Take the whole experience up a notch at Park 75 (404-253-3840, 75 14th St., www. fourseasons.com), a restaurant at the Four Seasons Hotel. Clubby and intimate, the dining room oozes a Zen-like sophistication (not to mention the occasional movie star). A recent reinvention of the bunch experience now focuses on local, southern specialties. Eggs Benedict is prepared three ways, based on locations in Georgia: the Madison with pulled pork piled onto a buttermilk biscuit topped with chow chow hollandaise; the Athens, with heirloom tomato, sprouts and avocado; and the Classic with maple Canadian bacon. Of course, Chef Gerstenecker still dishes up traditional treats such as a dazzling plate of pancakes that arrive piled high and finished with whipped cream and chocolate shavings. Note that brunch here is offered on Saturday and Sunday.

Livingston (404-897-5000, 659 Peachtree Street NE, www.livingstonatlanta.com) is the glamorous restaurant located in The Georgian Terrace Hotel, one of Atlanta’s treasured historic landmarks. Chef Gary Mennie, formerly of Taurus and Canoe, brings a deft touch and years of experience to the kitchen. Livingston’s Bloody Mary, featuring Hangar One vodka, pickled vegetables and sea salt, should start your day off with a proper bang.

Two menu must-haves are buttermilk pecan pancakes with organic blueberry, lemon verbena and acacia honey and the biscuits and gravy with a decadent bourbon lamb sausage and minted Vidalia onion jam. Given the premium line-up of provender (Mennie has some great sources for ingredients), it might be most wise to assemble your own brunch experience. Try a few slices of Benton’s country ham (unforgettable) and some smoked sturgeon bacon with a side of Anson Mill’s organic grits. Add in a few ooey gooey good things such as a pain au chocolate, a scone or a granola parfait and you’ve got your meal. If you decide to dig deeper into the menu, be prepared to deliberate over choices such as Ashley farms chicken with local chanterelle mushrooms, shelled peas and parmesan, or a buttery Georgia mountain trout with braised artichokes, spring peas and roasted tomato.

 
For a more virtuous treat, try Livingston’s granola parfait.Photo: Heidi Geldhauser, Our Labor of Love
Put an Italian spin on brunch at Pacci (678-412-2400, 866 West Peachtree Street NW, www. pacciatlanta.com), located in Midtown’s sexy new Palomar Hotel. The atmosphere is swanky with plush touches (think deep curved velvet booths, dark woods, grand space), but the vibe is distinctly relaxed and casual. Decadent Italian specialties pop up all over the menu. You can assemble your own omelet from their A-list of ingredients (I’d suggest prosciutto, gorgonzola, roasted red peppers and a touch of sausage).

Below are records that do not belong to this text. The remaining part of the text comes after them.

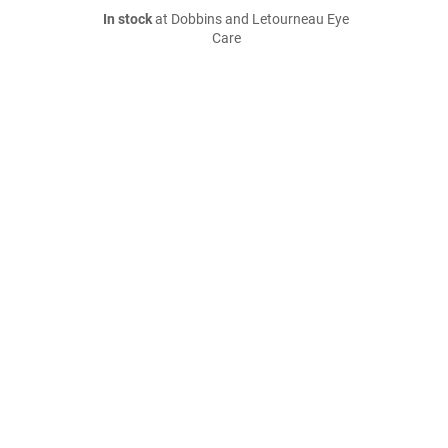
In stock
at Dobbins and Letourneau Eye
Care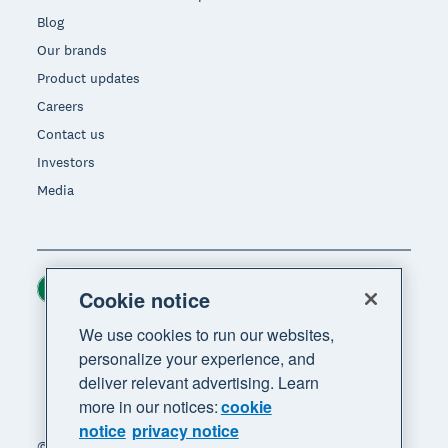
Blog
Our brands
Product updates
Careers
Contact us
Investors
Media
Ireland (USD)
Region
Cookie notice
We use cookies to run our websites,
personalize your experience, and
deliver relevant advertising. Learn
more in our notices:
cookie
notice
privacy notice
© 2026 Xero Limited. All rights reserved. "Xero",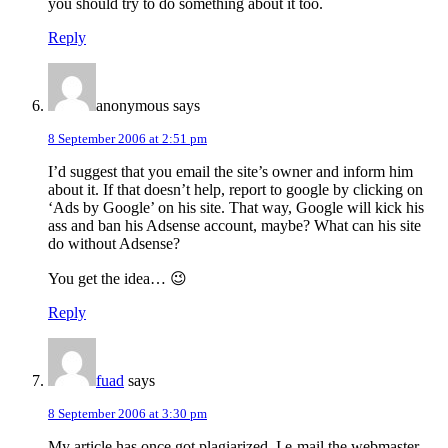
you should try to do something about it too.
Reply
anonymous
says
8 September 2006 at 2:51 pm
I’d suggest that you email the site’s owner and inform him
about it. If that doesn’t help, report to google by clicking on
‘Ads by Google’ on his site. That way, Google will kick his
ass and ban his Adsense account, maybe? What can his site
do without Adsense?
You get the idea… 😉
Reply
fuad
says
8 September 2006 at 3:30 pm
My article has once got plagiarized. I e-mail the webmaster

The selection of paninis, pastas and salads include gnocchi with brown butter, sage and toasted walnuts. Don’t miss the Eggs Abercrombie, a divine presentation of poached eggs, house-made crab cakes and hollandaise. The ricotta pancakes with caramelized banana syrup possess an additive quality, while the seasonal mushroom frittata blends the mushroom of the moment with goat cheese for a savory treat. Be sure to flag down Pacci’s Bloody Mary cart for a proper brunch libation.